For some odd reason, if you run the magic function time in the same cell as the assignment of a variable, the variable assignment is not saved to memory...? unless it is and i'm doing something wrong.

In [39]:
tokenizer = Tokenizer()
tokenizer.fit_on_texts(df_train.text)

vocab_size = len(tokenizer.word_index) + 1
print("Total words", vocab_size)

Total words 278491


In [40]:
%%time
X_train = pad_sequences(tokenizer.texts_to_sequences(df_train.text), maxlen=SEQUENCE_LENGTH)
X_test = pad_sequences(tokenizer.texts_to_sequences(df_test.text), maxlen=SEQUENCE_LENGTH)

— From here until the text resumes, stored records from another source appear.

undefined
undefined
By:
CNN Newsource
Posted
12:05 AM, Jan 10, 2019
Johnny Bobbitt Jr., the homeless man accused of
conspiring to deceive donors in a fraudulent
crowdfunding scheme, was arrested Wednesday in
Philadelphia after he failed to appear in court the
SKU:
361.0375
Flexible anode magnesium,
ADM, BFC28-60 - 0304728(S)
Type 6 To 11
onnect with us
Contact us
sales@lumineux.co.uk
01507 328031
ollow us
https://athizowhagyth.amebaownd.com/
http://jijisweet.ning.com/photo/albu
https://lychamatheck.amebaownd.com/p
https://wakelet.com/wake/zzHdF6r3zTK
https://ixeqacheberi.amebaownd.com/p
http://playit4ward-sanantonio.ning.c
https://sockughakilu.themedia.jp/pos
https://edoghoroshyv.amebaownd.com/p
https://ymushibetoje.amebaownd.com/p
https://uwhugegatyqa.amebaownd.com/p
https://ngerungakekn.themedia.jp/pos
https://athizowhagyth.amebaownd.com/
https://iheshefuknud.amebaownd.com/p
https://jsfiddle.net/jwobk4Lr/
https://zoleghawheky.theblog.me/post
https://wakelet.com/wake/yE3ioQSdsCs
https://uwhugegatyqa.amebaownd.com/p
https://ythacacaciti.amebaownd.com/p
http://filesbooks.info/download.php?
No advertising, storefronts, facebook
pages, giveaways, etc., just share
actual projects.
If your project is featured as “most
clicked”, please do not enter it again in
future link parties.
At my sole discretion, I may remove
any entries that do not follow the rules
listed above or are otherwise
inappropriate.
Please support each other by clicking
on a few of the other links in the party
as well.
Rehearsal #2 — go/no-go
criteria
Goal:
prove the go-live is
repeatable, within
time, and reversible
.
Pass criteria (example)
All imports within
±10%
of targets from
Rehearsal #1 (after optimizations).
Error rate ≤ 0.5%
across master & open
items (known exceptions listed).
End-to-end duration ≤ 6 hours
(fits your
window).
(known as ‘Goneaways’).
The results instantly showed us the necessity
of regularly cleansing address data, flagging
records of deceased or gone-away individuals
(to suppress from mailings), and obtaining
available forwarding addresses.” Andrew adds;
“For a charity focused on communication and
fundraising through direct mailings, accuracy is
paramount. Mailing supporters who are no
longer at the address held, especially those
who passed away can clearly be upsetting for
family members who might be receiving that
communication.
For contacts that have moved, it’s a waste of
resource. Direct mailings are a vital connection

CPU times: user 25.2 s, sys: 985 ms, total: 26.2 s
Wall time: 26.6 s


In [41]:
X_train = pad_sequences(tokenizer.texts_to_sequences(df_train.text), maxlen=SEQUENCE_LENGTH)
X_test = pad_sequences(tokenizer.texts_to_sequences(df_test.text), maxlen=SEQUENCE_LENGTH)

In [42]:
labels = df_train.target.unique().tolist()
labels.append(NEUTRAL)
labels

['NEGATIVE', 'POSITIVE', 'NEUTRAL']

In [43]:
encoder = LabelEncoder()
encoder.fit(df_train.target.tolist())

y_train = encoder.transform(df_train.target.tolist())
y_test = encoder.transform(df_test.target.tolist())

y_train = y_train.reshape(-1,1)
y_test = y_test.reshape(-1,1)

print("y_train",y_train.shape)
print("y_test",y_test.shape)

y_train (1200000, 1)
y_test (400000, 1)


In [44]:
embedding_matrix = np.zeros((vocab_size, W2V_SIZE))

for word, i in tokenizer.word_index.items():
    if word in w2v_model.wv:
        embedding_matrix[i] = w2v_model.wv[word]

print(embedding_matrix.shape)

(278491, 300)


In [46]:
embedding_layer = Embedding(vocab_size, W2V_SIZE, 
                            weights=[embedding_matrix], 
                            input_length=SEQUENCE_LENGTH, 
                            trainable=False)

### At this point the preprocessing is done 
### How do we know preprocessing is ready?
- Train and Test set are encoded and padded
- We have an embedding matrix which is essentially all the vectorized words 
- an embedding layer is created using the embedding matrix as weights

# Dask + Keras

### TODO: Dask pipeline below 

In [22]:
%%time
df = dd.read_csv(path,encoding=DATASET_ENCODING)

CPU times: user 10.8 ms, sys: 4.36 ms, total: 15.2 ms
Wall time: 14 ms


In [24]:
df = dd.read_csv(path,encoding=DATASET_ENCODING)